What may be the relevance of this TLR7-independent signaling pathway? MDDCs are poorly responsive to cell-free HIV: they do not mature nor produce IFN when exposed to cell-free viral particles 
. However, circumventing the restriction of MDDC to infection significantly enhances viral detection 
. This innate response is dependent on cyclophilin A and subsequent IRF3 activation 
. It will be worth determining if HIV-infected cells are sensed by MDDCs more potently than free virions, and if so, examine the role of Gag- cyclophilin interactions in this process.
In sum, our results show that the innate immune system efficiently senses HIV-infected lymphocytes.
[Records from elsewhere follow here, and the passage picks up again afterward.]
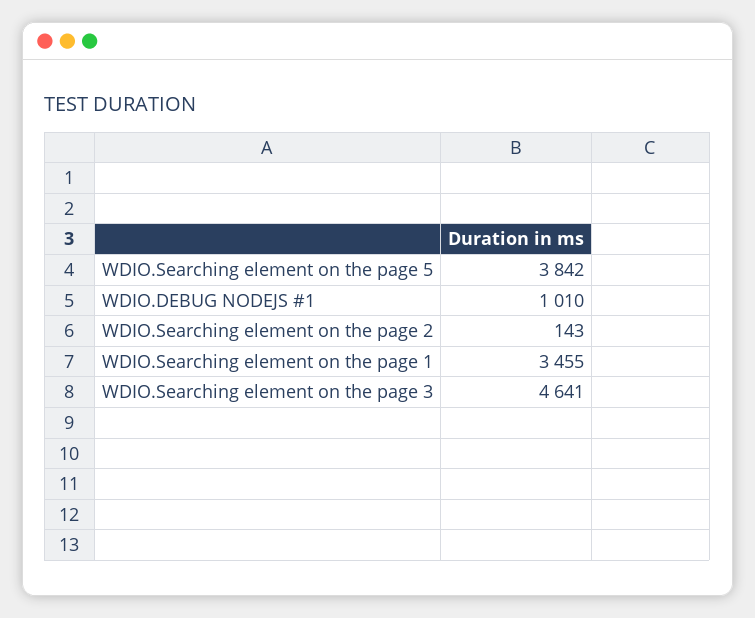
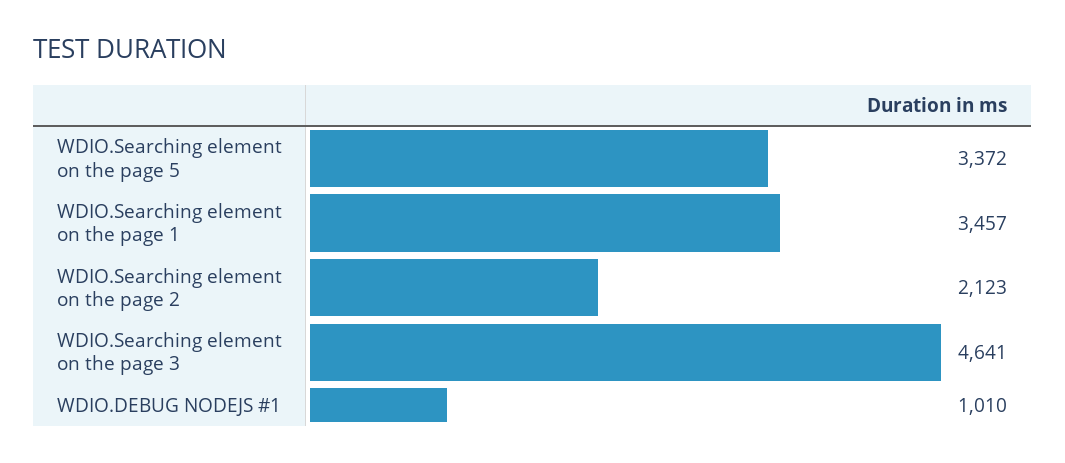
WDIO.Searching element on the page 5: 3842 -> 3372
WDIO.Searching element on the page 2: 143 -> 2123
WDIO.Searching element on the page 1: 3455 -> 3457

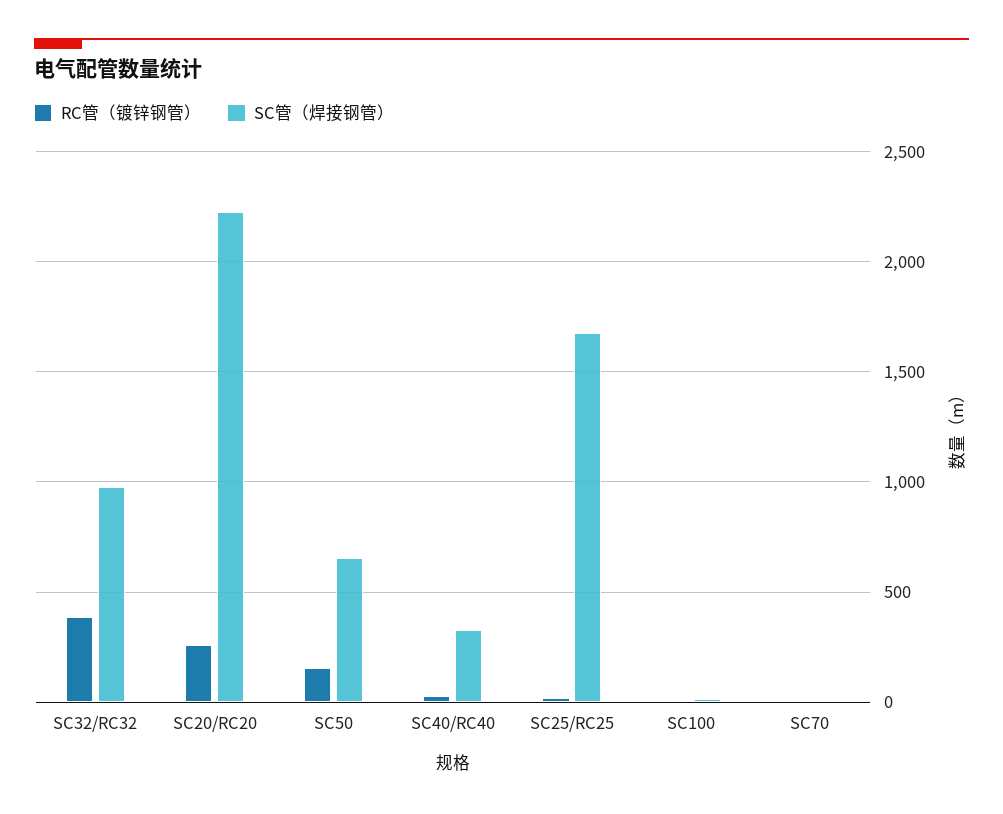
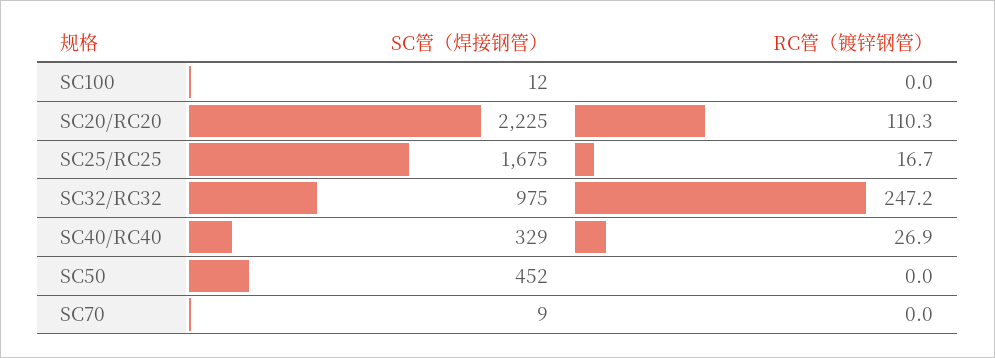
RC管（镀锌钢管）, SC32/RC32: 400 -> 247.2
RC管（镀锌钢管）, SC20/RC20: 250 -> 110.3
RC管（镀锌钢管）, SC50: 150 -> 0
SC管（焊接钢管）, SC50: 650 -> 452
The potent recognition of HIV-infected cells may overcome the poor detection of cell-free virions. Various cellular sensors are involved in this recognition, which likely represents a driving force regulating the pathology of infection, as well as the generation of an adaptative immune response. How do the different sensor pathways interact to coordinate the host response to viral infection remains an outstanding question. Deciphering the basic mechanisms of HIV recognition has obviously important implications for the development of tailored vaccine strategies.